*How to complete this task:*
In the response, each entry below should appear again exactly as given.

Records from a data collection
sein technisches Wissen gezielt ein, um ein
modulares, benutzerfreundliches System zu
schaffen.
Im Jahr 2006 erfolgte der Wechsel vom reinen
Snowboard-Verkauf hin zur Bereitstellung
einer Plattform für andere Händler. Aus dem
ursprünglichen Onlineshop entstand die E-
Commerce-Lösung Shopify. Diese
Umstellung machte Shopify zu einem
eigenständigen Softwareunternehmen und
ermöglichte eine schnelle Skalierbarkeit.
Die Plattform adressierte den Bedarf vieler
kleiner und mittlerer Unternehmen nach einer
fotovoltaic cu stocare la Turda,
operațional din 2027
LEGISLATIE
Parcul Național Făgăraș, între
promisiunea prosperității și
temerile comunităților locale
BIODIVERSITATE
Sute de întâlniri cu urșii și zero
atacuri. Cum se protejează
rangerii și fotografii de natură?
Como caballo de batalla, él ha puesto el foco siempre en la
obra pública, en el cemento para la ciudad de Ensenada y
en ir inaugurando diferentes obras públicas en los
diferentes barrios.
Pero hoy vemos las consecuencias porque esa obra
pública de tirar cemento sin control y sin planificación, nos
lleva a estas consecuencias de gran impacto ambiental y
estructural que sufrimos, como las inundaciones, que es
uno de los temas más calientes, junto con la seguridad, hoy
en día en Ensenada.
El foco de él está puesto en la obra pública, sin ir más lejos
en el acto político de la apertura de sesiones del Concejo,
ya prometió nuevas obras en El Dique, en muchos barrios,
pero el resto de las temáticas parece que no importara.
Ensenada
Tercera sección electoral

*Answer section:*
sein technisches Wissen gezielt ein, um ein
modulares, benutzerfreundliches System zu
schaffen.
Im Jahr 2006 erfolgte der Wechsel vom reinen
Snowboard-Verkauf hin zur Bereitstellung
einer Plattform für andere Händler. Aus dem
ursprünglichen Onlineshop entstand die E-
Commerce-Lösung Shopify. Diese
Umstellung machte Shopify zu einem
eigenständigen Softwareunternehmen und
ermöglichte eine schnelle Skalierbarkeit.
Die Plattform adressierte den Bedarf vieler
kleiner und mittlerer Unternehmen nach einer
fotovoltaic cu stocare la Turda,
operațional din 2027
LEGISLATIE
Parcul Național Făgăraș, între
promisiunea prosperității și
temerile comunităților locale
BIODIVERSITATE
Sute de întâlniri cu urșii și zero
atacuri. Cum se protejează
rangerii și fotografii de natură?
Como caballo de batalla, él ha puesto el foco siempre en la
obra pública, en el cemento para la ciudad de Ensenada y
en ir inaugurando diferentes obras públicas en los
diferentes barrios.
Pero hoy vemos las consecuencias porque esa obra
pública de tirar cemento sin control y sin planificación, nos
lleva a estas consecuencias de gran impacto ambiental y
estructural que sufrimos, como las inundaciones, que es
uno de los temas más calientes, junto con la seguridad, hoy
en día en Ensenada.
El foco de él está puesto en la obra pública, sin ir más lejos
en el acto político de la apertura de sesiones del Concejo,
ya prometió nuevas obras en El Dique, en muchos barrios,
pero el resto de las temáticas parece que no importara.
Ensenada
Tercera sección electoral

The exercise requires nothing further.